MACHU PICCHU 550
Por Antonio Zapata
Ahora que los medios celebran los primeros 100 años de Hiram Bingham, conviene recordar que la construcción de Machu Picchu data de 1450-1480. El soberano reinante era Pachacútec, quien venía de obtener la victoria sobre los chancas que permitió construir el Tawantinsuyu. A continuación, el inca conquistó a los collas y extendió su dominio al altiplano. Se detuvo y asoció a uno de sus hijos como corregente. Como el incanato requería un guerrero que termine el ciclo de conquistas, Pachacútec escogió al joven Túpac Yupanqui, quien condujo la gran expansión imperial como jefe militar.
Una vez aprobado este nombramiento, Pachacútec sé autoimpuso otra misión. El inca viejo entendió que fundar un imperio implica una obra de renovación espiritual de la elite. Pachacútec quiso conectar el dominio político con una transformación ideológica que le conceda fuerza anímica a la aristocracia inca. Por ello, fue el promotor de la divinidad solar. Elevó su importancia en el panteón andino, especializando a su familia en el culto. Los suyos fueron los sacerdotes y guerreros por excelencia.
Durante su reinado, Pachacútec fue un esforzado arquitecto y urbanista. La misma capital cusqueña fue objeto de una profunda reconstrucción. Al terminar el nuevo Cusco y definir sus elementos característicos: plaza, barrios, caminos y templos, Pachacútec construyó su propia hacienda real. Ese fue el momento de Machu Picchu.
Los soberanos imperiales dispusieron de este tipo de propiedades que la etnohistoria ha llamado “haciendas reales”. Por ellas se entiende tierras y servidores que pertenecían a la familia ampliada del soberano, llamada “panaca”. Este grupo conservaba la momia y el culto del inca una vez fallecido y se encargaba de su eterno culto.
Como parte de su propia hacienda, Pachacútec construyó un gran complejo, que incluía varias estaciones preparatorias que se hallan a lo largo del llamado Camino Inca. La más importante es una serie de fuentes y andenes en un lugar encantado llamado Wiñay Huaina.
Más adelante, en la cima de Machu Picchu se halla una cantera de granito blanco, muy dúctil y elegante, apropiado para la construcción. Además, el cerro asociado, el Huayna Picchu, termina una línea de montañas que empieza en el gran nevado llamado Salcantay, uno de los Apus mayores del Cusco.

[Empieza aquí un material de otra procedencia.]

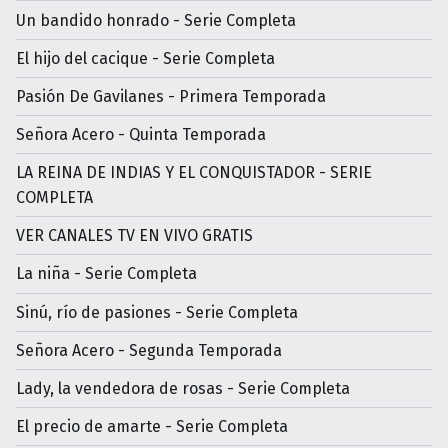
Un bandido honrado - Serie Completa
El hijo del cacique - Serie Completa
Pasión De Gavilanes - Primera Temporada
Señora Acero - Quinta Temporada
LA REINA DE INDIAS Y EL CONQUISTADOR - SERIE
COMPLETA
VER CANALES TV EN VIVO GRATIS
La niña - Serie Completa
Sinú, río de pasiones - Serie Completa
Señora Acero - Segunda Temporada
Lady, la vendedora de rosas - Serie Completa
El precio de amarte - Serie Completa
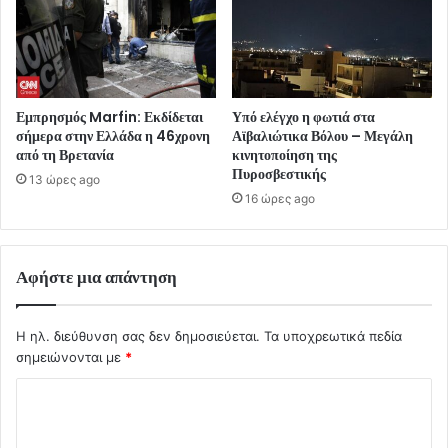
Εμπρησμός Marfin: Εκδίδεται
Υπό ελέγχο η φωτιά στα
σήμερα στην Ελλάδα η 46χρονη
Αϊβαλιώτικα Βόλου – Μεγάλη
από τη Βρετανία
κινητοποίηση της
Πυροσβεστικής
13 ώρες ago
16 ώρες ago
Αφήστε μια απάντηση
Η ηλ. διεύθυνση σας δεν δημοσιεύεται.
Τα υποχρεωτικά πεδία
σημειώνονται με
*
Σ
χ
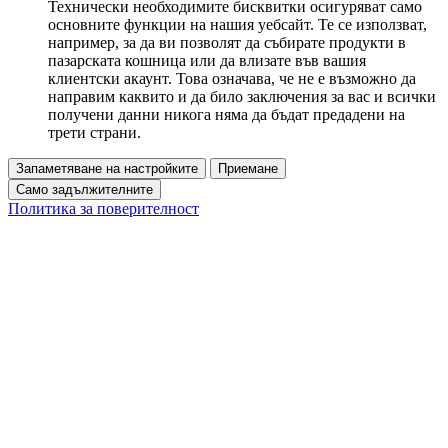
Технически необходимите бисквитки осигуряват само
основните функции на нашия уебсайт. Те се използват,
например, за да ви позволят да събирате продукти в
пазарската кошница или да влизате във вашия
клиентски акаунт. Това означава, че не е възможно да
направим каквито и да било заключения за вас и всички
получени данни никога няма да бъдат предадени на
трети страни.
Запаметяване на настройките
Приемане
Само задължителните
Политика за поверителност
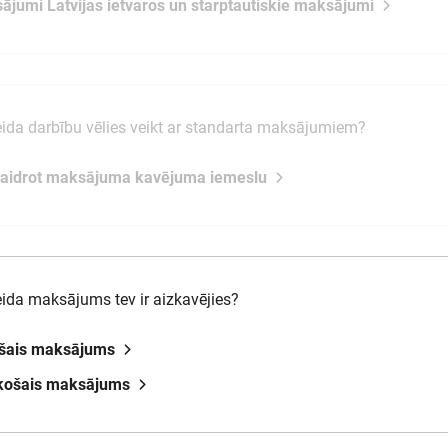
ājumi Latvijas ietvaros un starptautiskie maksājumi
ida darbību vēlies veikt ar standarta maksājumiem?
kaidrot maksājuma kavējuma iemeslu
ida maksājums tev ir aizkavējies?
ošais maksājums
ākošais maksājums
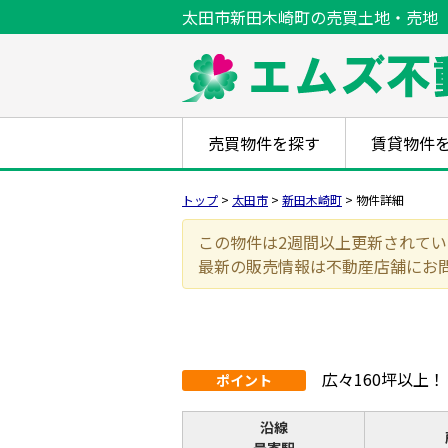
太田市新田木崎町の売買土地・売地（木
売買物件を探す
賃貸物件
トップ
>
太田市
>
新田木崎町
>
物件詳細
この物件は2週間以上更新されて
最新の販売情報は不動産店舗にお
広々160坪以上
ポイント
沿線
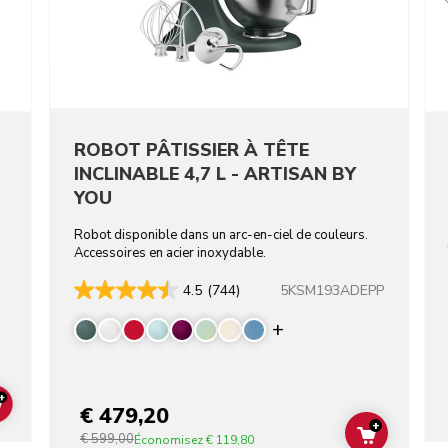
ROBOT PÂTISSIER À TÊTE
INCLINABLE 4,7 L - ARTISAN BY
YOU
Robot disponible dans un arc-en-ciel de couleurs.
Accessoires en acier inoxydable.
5KSM193ADEPP
4.5
(744)
Display more color
+
€ 479,20
ADD TO CART
+
€ 599,00
ADD TO C
Économisez
€ 119,80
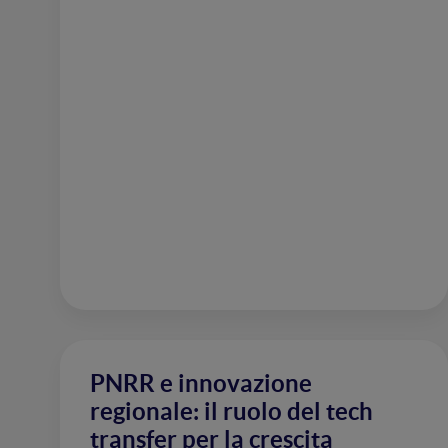
PNRR e innovazione
regionale: il ruolo del tech
transfer per la crescita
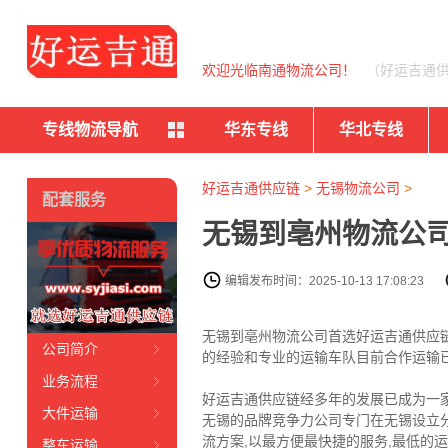
欢迎光临南通物流公司！
（好运吉通
专线物流导航
华东专线
华北专线
好运吉通供应链
>
无锡物流公司
>
配套服务
无锡到亳州物流公司
编辑发布时间：2025-10-13 17:08:23
无锡到亳州物流公司首选好运吉通供应链
公司简介
的经验和专业的运输车队目前合作运输已
业务流程
好运吉通供应链经多年的发展已成为一
大件运输
无锡的品牌竞争力公司专门在无锡设立
流方案,以最方便最快捷的服务,最低的
整车运输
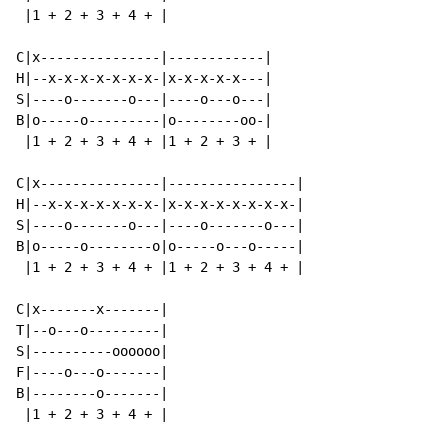
 |1 + 2 + 3 + 4 + |

C|x---------------|------------|

H|--x-x-x-x-x-x-x-|x-x-x-x-x---|

S|----o-------o---|----o---o---|

B|o-----o---------|o--------oo-|

 |1 + 2 + 3 + 4 + |1 + 2 + 3 + |

C|x---------------|----------------|

H|--x-x-x-x-x-x-x-|x-x-x-x-x-x-x-x-|

S|----o-------o---|----o-------o---|

B|o-----o--------o|o-----o---o-----|

 |1 + 2 + 3 + 4 + |1 + 2 + 3 + 4 + |

C|x-------x-------|

T|--o---o---------|

S|----------oooooo|

F|----o---o-------|

B|--------o-------|

 |1 + 2 + 3 + 4 + |
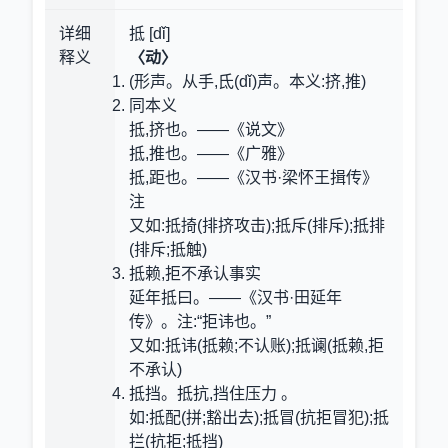
详细
抵 [dǐ]
释义
〈动〉
(形声。从手,氐(dǐ)声。本义:挤,推)
同本义
抵,挤也。——《说文》
抵,推也。——《广雅》
抵,距也。——《汉书·梁怀王揖传》
注
又如:抵掎(排挤攻击);抵斥(排斥);抵排
(排斥;抵触)
抵赖,拒不承认事实
延年抵曰。——《汉书·田延年
传》。注:“拒讳也。”
又如:抵讳(抵赖;不认账);抵谰(抵赖,拒
不承认)
抵挡。抵抗,挡住压力 。
如:抵配(拼;豁出去);抵冒(抗拒冒犯);抵
拦(抗拒;抵挡)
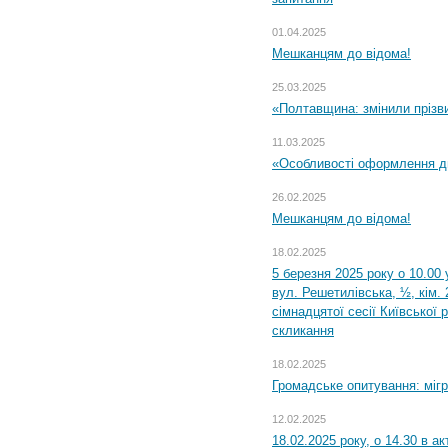
01.04.2025
Мешканцям до відома!
25.03.2025
«Полтавщина: змінили прізв
11.03.2025
«Особливості оформлення ди
26.02.2025
Мешканцям до відома!
18.02.2025
5 березня 2025 року о 10.00 
вул. Решетилівська, ½, кім.
сімнадцятої сесії Київської 
скликання
18.02.2025
Громадське опитування: міг
12.02.2025
18.02.2025 року, о 14.30 в а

Por lo tanto, Machu Picchu culmina un circuito sagrado. La muralla exterior lo aísla de la zona profana y adentro es una reproducción a escala del mismo Cusco. La plaza separa dos barrios, arriba y abajo, los templos se hallan a cada lado y los andenes también. El centro religioso llamado “torreón” es una reproducción en miniatura del Coricancha del Cusco, donde hoy se levanta la iglesia de Santo Domingo. Esas paredes semicirculares de piedra finamente encajada constituían el mayor de los orgullos de los arquitectos incas y se las reservaban a sus centros ceremoniales principales.
Pachacútec construyó Machu Picchu para visitarlo periódicamente, desarrollar ceremonias y cálculos astronómicos. Durante sus ausencias, el sitio estaba al cuidado de un conjunto de servidores, cuyos restos y ajuares funerarios acaban de ser devueltos por la Universidad de Yale. Entre otros, destacan pequeñas campanitas, de uso personal, y también sahumerios muy gastados. Ambos objetos nos permiten imaginar las fiestas rituales de los incas, marcadas por inciensos, olores aromáticos y ritmos musicales.
A 100 años de Hiram Bingham, el público conoce poco de la historia de Machu Picchu. Bien valdría la pena esta celebración para difundir su conocimiento científico, que obviamente contradice las absurdas leyendas que esparció, desde el primer momento, su supuesto descubridor científico.